Saved data entries:
*** Begin section ***

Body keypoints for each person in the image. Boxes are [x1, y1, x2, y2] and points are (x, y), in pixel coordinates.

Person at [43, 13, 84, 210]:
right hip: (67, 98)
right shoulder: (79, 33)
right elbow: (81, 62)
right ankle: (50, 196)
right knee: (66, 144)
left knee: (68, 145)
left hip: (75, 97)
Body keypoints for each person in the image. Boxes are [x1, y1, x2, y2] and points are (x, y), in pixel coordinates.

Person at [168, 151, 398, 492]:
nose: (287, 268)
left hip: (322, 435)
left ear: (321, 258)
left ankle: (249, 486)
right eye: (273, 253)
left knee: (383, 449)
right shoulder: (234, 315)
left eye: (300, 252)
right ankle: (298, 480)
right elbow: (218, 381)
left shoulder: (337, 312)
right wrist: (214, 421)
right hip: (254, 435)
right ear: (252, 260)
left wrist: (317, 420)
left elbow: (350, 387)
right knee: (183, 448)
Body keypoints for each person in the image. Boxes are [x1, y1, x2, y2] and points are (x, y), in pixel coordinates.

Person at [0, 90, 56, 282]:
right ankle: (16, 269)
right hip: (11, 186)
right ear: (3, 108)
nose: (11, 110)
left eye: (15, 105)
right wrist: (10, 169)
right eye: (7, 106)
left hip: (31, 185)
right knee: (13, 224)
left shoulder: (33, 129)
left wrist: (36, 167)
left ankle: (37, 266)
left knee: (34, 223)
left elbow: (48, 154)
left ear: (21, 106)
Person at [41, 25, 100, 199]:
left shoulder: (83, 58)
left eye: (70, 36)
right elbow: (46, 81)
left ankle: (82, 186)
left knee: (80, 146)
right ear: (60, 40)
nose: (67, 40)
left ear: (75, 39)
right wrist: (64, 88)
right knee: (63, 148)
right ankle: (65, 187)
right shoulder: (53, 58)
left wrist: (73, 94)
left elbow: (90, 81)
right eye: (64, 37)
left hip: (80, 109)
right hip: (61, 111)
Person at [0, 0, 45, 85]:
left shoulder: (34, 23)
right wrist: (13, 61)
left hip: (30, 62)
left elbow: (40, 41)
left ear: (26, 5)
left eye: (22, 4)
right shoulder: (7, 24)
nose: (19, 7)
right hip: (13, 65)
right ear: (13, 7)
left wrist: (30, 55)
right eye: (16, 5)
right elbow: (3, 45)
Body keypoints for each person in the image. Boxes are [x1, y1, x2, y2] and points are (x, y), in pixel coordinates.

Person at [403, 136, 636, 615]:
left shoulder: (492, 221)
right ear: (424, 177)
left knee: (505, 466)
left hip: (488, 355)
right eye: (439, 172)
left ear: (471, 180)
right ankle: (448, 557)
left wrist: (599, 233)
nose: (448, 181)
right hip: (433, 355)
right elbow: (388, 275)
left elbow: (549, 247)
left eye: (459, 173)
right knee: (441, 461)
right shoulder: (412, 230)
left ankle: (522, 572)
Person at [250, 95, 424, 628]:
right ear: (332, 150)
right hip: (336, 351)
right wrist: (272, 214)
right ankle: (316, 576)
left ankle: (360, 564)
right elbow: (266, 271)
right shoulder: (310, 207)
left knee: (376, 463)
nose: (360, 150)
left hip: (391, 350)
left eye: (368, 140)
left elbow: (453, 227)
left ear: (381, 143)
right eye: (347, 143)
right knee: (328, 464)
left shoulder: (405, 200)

*** End section ***

The line with "left hip: (391, 350)" and all the lines after it in the records above are to be output exactly, with nothing added.

left hip: (391, 350)
left eye: (368, 140)
left elbow: (453, 227)
left ear: (381, 143)
right eye: (347, 143)
right knee: (328, 464)
left shoulder: (405, 200)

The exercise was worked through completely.